Given exercise
In the proposed rule on H petitions filed after the numerical cap is reached, below, what work start date would approved petitions receive?

Document passage
══════
Nonimmigrant classes: H petitions filed after numerical cap is reached; treatment,

[Federal Register: June 15, 1999 (Volume 64, Number 114)]

[Proposed Rules]

[Page 32149-32150]

From the Federal Register Online via GPO Access [wais.access.gpo.gov]

[DOCID:fr15jn99-29]

[[Page 32149]]

DEPARTMENT OF JUSTICE

Immigration and Naturalization Service

8 CFR Part 214

[INS No. 2003-99]

RIN 1115-AF47

Treatment of Certain H Petitions FiledAfter the Numerical Cap Is Reached

AGENCY: Immigration and Naturalization Service, Justice.

ACTION: Proposed rules.

SUMMARY: This rule proposes to amend the Immigration and Naturalization Service's (Service) regulations by allowing the Service to accept and adjudicate certain petitions submitted after any of the annual numerical caps for H nonimmigrants have been reached. Under this proposed rule, petitions that are approved would be assigned a work start date to begin no earlier than the beginning of the following fiscal year. This rule is intended to benefit the great majority of petitioners by relieving them from the burden of refiling a new or amended petition once the H numerical cap is reached.

DATES: Written comments must be submitted on or August 16, 1999.

ADDRESSES: Please submit written comments, in triplicate, to the Director, Policy Directives and Instructions Branch, Immigration and Naturalization Service, 425 I Street, NW., Room 5307, Washington, DC 20536. To ensure proper handling please reference INS No. 2003-99on your correspondence. Comments are available for public inspection at the above address by calling (202) 514-3048 to arrange for an appointment.

FOR FURTHER INFORMATION CONTACT: Sandra Schatz, Acting Branch Chief, Management and Records Liaison, Immigration Services Division, Immigration and Naturalization Service, 801 I Street, NW., Room 980, Washington, DC 20536, telephone (202) 616-7991.
══════
Supplied data

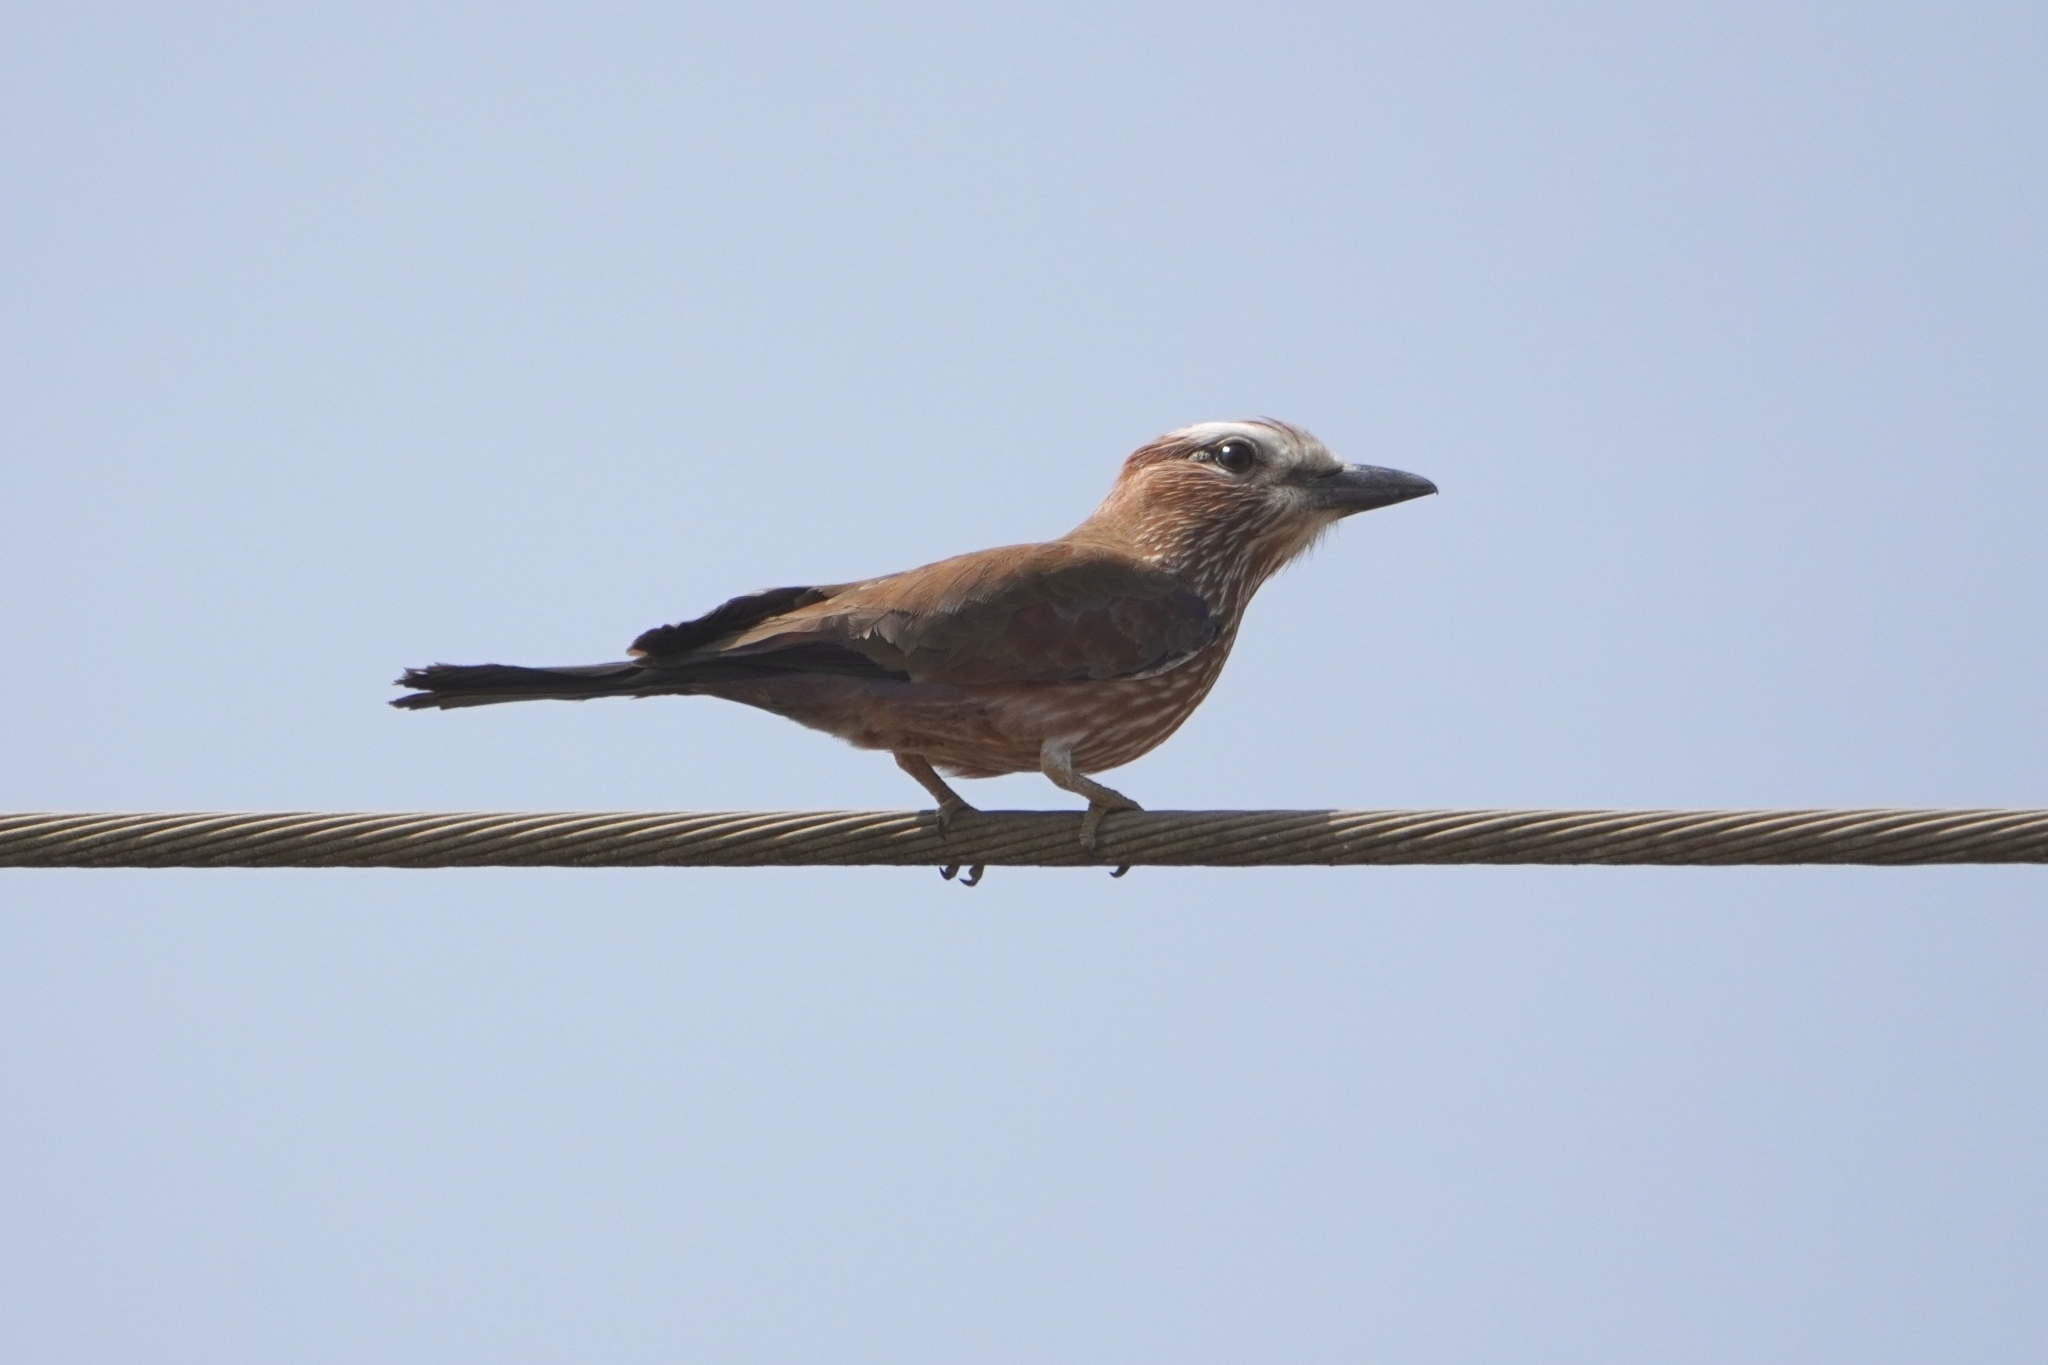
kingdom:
══════
The reply
A work start date no earlier than the beginning of the following fiscal year.